A la base, il y a un fait-divers survenu en Auvergne il y a huit ans : trois jeunes femmes sont arrêtées pour avoir tué en pleine nuit un boulanger d’une décharge de chevrotine. En tant que réalisatrice, Isild LeBesco travaille des obsessions (la marginalité, l’abandon, les pannes, les outlaws) avec un style abrasif dont l’équivalent US pourrait être Harmony Korine (Gummo). En proposant d’aller au-delà des apparences, elle enregistre le suicide social de trois girls interrupted (une beauté gâchée, un ogre vociférateur, une sœur simplette), décrites comme des «bouts de viande», en marge de la civilisation. Entre elles, les désirs ne se mélangent plus – deux d’entre elles sont amantes – et la misère affective se compense sexuellement (un mec trouvé au hasard, dans un bar) ou pas (un clébard arraché à son propriétaire).

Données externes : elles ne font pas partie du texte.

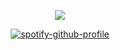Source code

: 
<div align="center">


<div align="center">

![](https://media1.tenor.com/m/XLsFl1R604kAAAAd/ninjago-kai-ninjago-wyldfyre.gif)


[![spotify-github-profile](https://spotify-github-profile.kittinanx.com/api/view?uid=314wofu4etpnb4n3jgtgwk5l4bqi&cover_image=true&theme=novatorem&show_offline=false&background_color=121212&interchange=true&bar_color=ffffff&bar_color_cover=false)](https://github.com/kittinan/spotify-github-profile)

<div align="center">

A travers différentes variations d’intensité (avant, pendant, après le meurtre), Le Besco questionne notre perception : d’où sortent ces fauves orphelins, lâchés en pleine nature? Comment juger ce qui ne nous appartient plus et ce que l’on ne comprend plus? Moins à la recherche d’une séduction plastique que d’un cinéma primitif disséquant la pulsion animale, elle montre comment le monde traverse ces filles et comment elles finiront par traverser le monde avant de s’en exclure. En dépit d’effets arty dispensables (les poèmes clamés à l’aube, avec une voix d’outre-tombe, dans une forêt gothique), cette heure de trouille où se cognent des blessures assassines, des amours chiennes et des peurs indicibles percute violemment au-dedans. D’autant qu’au moment où l’on n’attendait plus rien des monstres, Le Besco leur rend un nom, une famille, un visage, un souvenir, une caresse, une illusion. Avant de devenir des bêtes blessées, elles ont cru aux contes de fées.